Single versus two doses of palonosetron for prevention of chemotherapy-induced nausea and vomiting in children: a double-blind placebo controlled randomized study.

This single-centre, double-blinded, placebo-controlled randomized study aimed to assess the efficacy of single versus two doses of palonosetron in the prevention of chemotherapy-induced nausea and vomiting (CINV). Children receiving multiple-day (scheduled for ≥3 days) moderately or highly emetogenic chemotherapy (MEC/HEC) were randomized to receive either a single (day 1) or two doses (days 1 and 4) of intravenous palonosetron, in addition to the standard antiemetic prophylaxis. The primary efficacy endpoint was the proportion of patients with complete response (CR) for CIV in acute phase. One-hundred children receiving 307 blocks of MEC/HEC were randomized to receive one (Group A; n = 51) or two doses (Group B; n = 49) of palonosetron.
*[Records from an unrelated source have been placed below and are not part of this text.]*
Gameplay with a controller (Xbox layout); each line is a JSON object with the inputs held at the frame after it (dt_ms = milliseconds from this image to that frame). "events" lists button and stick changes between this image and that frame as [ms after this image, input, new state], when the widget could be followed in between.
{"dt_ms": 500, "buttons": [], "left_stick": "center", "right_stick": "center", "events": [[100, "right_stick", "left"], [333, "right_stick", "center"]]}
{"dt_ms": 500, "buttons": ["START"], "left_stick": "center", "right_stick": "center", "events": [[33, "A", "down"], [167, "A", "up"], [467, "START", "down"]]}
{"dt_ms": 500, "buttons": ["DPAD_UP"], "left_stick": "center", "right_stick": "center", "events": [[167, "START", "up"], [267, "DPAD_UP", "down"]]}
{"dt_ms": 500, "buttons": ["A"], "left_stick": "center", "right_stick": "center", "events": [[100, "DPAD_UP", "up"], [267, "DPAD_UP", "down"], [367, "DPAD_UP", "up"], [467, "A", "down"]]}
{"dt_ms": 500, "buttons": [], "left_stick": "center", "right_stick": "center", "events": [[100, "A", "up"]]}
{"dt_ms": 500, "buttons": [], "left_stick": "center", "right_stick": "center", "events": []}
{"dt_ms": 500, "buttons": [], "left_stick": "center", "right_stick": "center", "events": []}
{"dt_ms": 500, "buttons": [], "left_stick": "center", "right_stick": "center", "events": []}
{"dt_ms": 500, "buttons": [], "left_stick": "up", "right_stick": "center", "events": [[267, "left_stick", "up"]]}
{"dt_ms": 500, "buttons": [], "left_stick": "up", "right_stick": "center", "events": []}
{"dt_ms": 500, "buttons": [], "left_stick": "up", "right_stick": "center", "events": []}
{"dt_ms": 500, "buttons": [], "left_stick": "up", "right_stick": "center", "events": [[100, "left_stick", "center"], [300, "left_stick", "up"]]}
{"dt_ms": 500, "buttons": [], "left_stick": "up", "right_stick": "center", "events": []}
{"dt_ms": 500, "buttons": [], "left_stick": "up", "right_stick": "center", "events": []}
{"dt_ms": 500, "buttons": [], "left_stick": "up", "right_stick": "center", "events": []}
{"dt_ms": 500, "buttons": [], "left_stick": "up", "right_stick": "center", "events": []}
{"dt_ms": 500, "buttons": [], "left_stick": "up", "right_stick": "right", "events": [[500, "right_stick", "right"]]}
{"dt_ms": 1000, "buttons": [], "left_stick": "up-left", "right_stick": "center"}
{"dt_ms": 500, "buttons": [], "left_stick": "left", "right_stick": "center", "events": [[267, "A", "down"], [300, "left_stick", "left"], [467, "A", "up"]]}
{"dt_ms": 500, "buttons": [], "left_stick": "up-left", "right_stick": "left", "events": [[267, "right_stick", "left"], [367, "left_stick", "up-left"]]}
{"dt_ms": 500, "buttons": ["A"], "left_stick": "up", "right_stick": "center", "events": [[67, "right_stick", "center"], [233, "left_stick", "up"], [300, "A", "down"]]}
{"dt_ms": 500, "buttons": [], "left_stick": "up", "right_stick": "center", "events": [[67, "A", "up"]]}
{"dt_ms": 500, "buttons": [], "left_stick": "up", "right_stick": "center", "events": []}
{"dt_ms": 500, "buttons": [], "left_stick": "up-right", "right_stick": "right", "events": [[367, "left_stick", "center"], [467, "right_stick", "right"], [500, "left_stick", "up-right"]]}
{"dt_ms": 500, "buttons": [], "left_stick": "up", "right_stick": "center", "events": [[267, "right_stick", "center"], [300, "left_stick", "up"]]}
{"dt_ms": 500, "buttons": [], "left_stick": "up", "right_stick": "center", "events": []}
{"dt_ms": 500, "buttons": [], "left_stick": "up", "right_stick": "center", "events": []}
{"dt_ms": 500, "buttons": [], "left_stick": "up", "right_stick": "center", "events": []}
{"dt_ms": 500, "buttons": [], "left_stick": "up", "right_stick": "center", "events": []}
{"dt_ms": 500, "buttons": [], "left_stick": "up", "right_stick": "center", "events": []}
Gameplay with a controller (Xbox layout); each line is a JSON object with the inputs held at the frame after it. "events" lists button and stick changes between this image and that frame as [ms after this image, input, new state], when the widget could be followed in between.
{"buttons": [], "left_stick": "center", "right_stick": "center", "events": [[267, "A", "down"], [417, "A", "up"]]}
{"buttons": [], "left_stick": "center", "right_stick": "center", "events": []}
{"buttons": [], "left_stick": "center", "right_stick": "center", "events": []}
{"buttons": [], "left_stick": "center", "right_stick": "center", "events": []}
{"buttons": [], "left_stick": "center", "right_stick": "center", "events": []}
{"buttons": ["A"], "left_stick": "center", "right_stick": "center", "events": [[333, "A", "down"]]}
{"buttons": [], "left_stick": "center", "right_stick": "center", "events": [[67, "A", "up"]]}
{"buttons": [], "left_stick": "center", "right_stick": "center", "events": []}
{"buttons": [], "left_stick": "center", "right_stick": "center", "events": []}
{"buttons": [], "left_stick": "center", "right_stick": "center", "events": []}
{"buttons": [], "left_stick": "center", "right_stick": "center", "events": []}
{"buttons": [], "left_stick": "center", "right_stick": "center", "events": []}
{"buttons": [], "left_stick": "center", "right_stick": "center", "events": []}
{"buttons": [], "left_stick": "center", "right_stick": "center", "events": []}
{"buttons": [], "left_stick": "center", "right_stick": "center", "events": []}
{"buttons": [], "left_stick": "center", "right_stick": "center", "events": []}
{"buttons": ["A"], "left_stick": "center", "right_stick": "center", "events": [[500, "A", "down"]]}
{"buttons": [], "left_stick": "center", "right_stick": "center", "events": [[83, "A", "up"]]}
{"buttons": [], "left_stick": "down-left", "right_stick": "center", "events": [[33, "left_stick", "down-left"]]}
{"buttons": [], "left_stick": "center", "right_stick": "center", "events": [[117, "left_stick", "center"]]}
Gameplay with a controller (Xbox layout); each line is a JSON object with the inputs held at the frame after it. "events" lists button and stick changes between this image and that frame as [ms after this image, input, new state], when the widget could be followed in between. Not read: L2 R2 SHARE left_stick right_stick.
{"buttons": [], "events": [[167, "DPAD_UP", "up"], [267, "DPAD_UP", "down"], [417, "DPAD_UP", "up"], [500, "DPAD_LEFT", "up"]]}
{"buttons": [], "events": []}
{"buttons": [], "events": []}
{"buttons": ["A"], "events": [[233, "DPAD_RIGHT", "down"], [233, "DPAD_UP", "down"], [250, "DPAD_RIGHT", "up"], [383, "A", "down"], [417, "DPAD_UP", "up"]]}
Proportion of children showing CR for CIV was significantly higher during acute phase in Group B (69.4% vs. 49.0%, p = 0.04). There was no difference in response during delayed phase in two groups. On univariate analysis, younger patient (<10 years), those with solid tumours, did not receive dexamethasone that had significantly higher odds for breakthrough vomiting in Group A. None of these factors retained significance in multivariate logistic regression analysis. Additional intravenous dose of palonosetron on day 4 is effective in controlling CIV during acute phase in children receiving multiple-day MEC/HEC.